Reproduce the data below in full and to the letter, images excepted.
*** TASK INPUT Section Begins ***
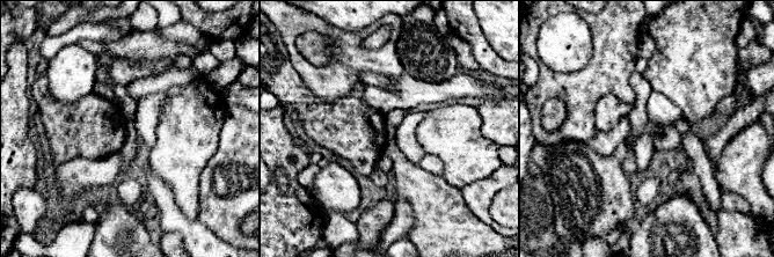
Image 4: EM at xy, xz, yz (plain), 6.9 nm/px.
{"act": "show", "view": "em", "slice": "planes", "show": "letters", "at": "same", "why": "see the neighbours"}

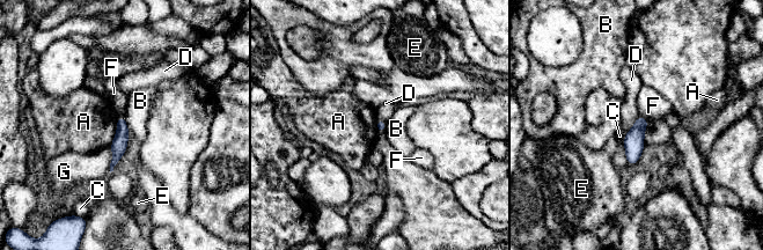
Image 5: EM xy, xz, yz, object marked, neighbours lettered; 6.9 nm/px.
{"act": "skip", "each": {"A": "other", "B": "other", "C": "other", "D": "other", "E": "other", "F": "other", "G": "other"}, "found": "none of them fits"}

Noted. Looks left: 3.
{"act": "show", "view": "3d", "um": 2, "pic": 1, "at": [555, 38], "why": "free end"}

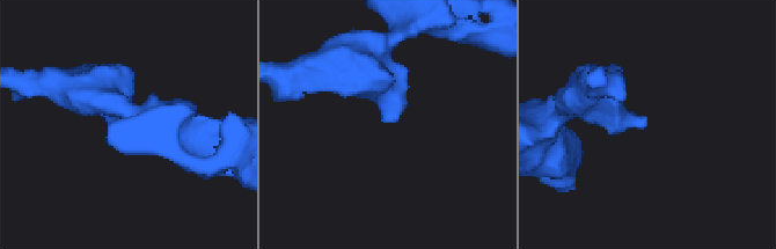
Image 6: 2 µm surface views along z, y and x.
{"act": "show", "view": "em", "slice": "planes", "show": "tint", "pic": 6, "at": [392, 121], "why": "need the tissue"}

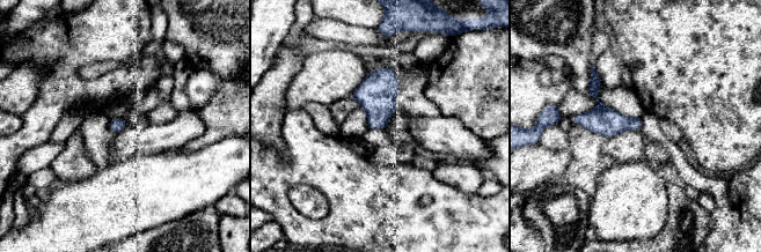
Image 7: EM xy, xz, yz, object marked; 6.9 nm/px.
{"act": "show", "view": "em", "slice": "planes", "show": "letters", "at": "same", "why": "see the neighbours"}

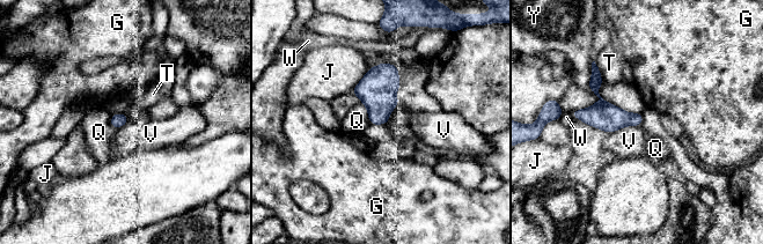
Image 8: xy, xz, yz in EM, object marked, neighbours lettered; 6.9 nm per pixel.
{"act": "skip", "each": {"G": "other", "J": "other", "Q": "other", "T": "other", "V": "other", "W": "other", "Y": "other"}, "border": {"pic": 8, "px": [[640, 125], [624, 125], [608, 133]]}, "found": "none of them fits"}

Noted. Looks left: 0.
{"act": "finish", "edits": [], "rest": "unchecked"}

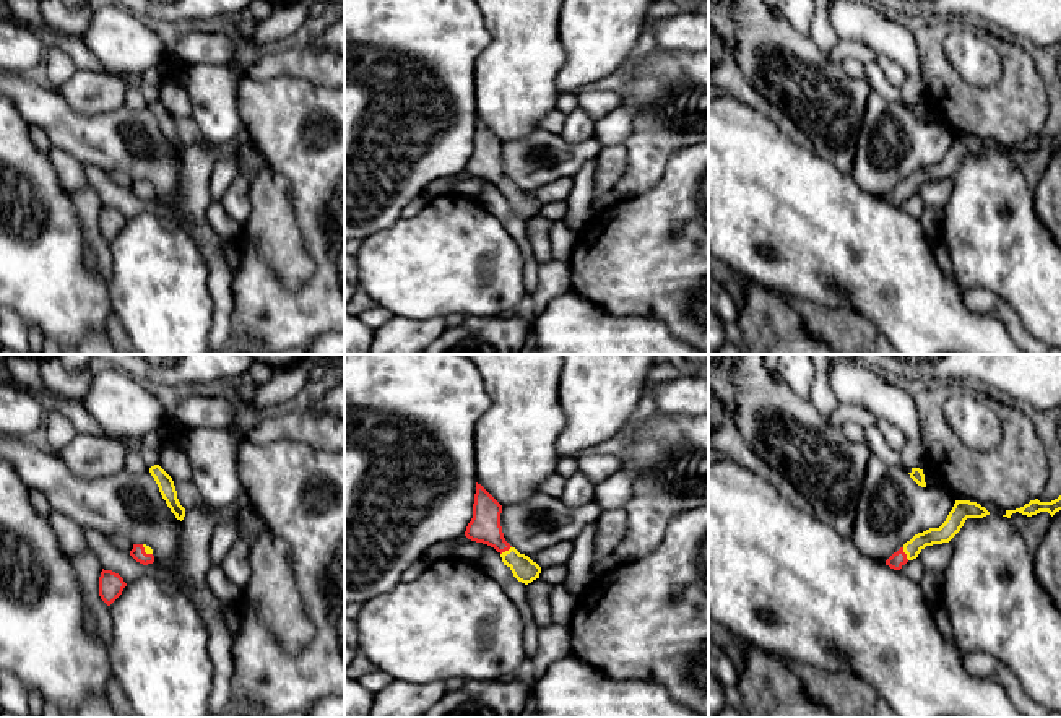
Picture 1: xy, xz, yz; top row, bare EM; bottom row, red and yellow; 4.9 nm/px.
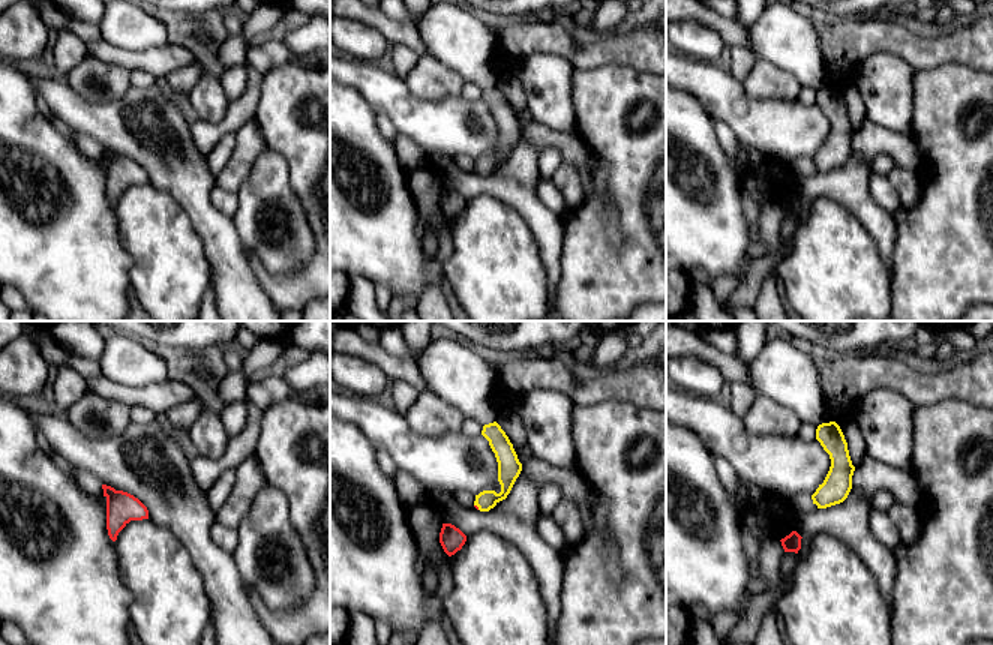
*** TASK INPUT Section Ends ***
## REPLY TO THE EXERCISE
Image 4: EM at xy, xz, yz (plain), 6.9 nm/px.
{"act": "show", "view": "em", "slice": "planes", "show": "letters", "at": "same", "why": "see the neighbours"}

Image 5: EM xy, xz, yz, object marked, neighbours lettered; 6.9 nm/px.
{"act": "skip", "each": {"A": "other", "B": "other", "C": "other", "D": "other", "E": "other", "F": "other", "G": "other"}, "found": "none of them fits"}

Noted. Looks left: 3.
{"act": "show", "view": "3d", "um": 2, "pic": 1, "at": [555, 38], "why": "free end"}

Image 6: 2 µm surface views along z, y and x.
{"act": "show", "view": "em", "slice": "planes", "show": "tint", "pic": 6, "at": [392, 121], "why": "need the tissue"}

Image 7: EM xy, xz, yz, object marked; 6.9 nm/px.
{"act": "show", "view": "em", "slice": "planes", "show": "letters", "at": "same", "why": "see the neighbours"}

Image 8: xy, xz, yz in EM, object marked, neighbours lettered; 6.9 nm per pixel.
{"act": "skip", "each": {"G": "other", "J": "other", "Q": "other", "T": "other", "V": "other", "W": "other", "Y": "other"}, "border": {"pic": 8, "px": [[640, 125], [624, 125], [608, 133]]}, "found": "none of them fits"}

Noted. Looks left: 0.
{"act": "finish", "edits": [], "rest": "unchecked"}

Picture 1: xy, xz, yz; top row, bare EM; bottom row, red and yellow; 4.9 nm/px.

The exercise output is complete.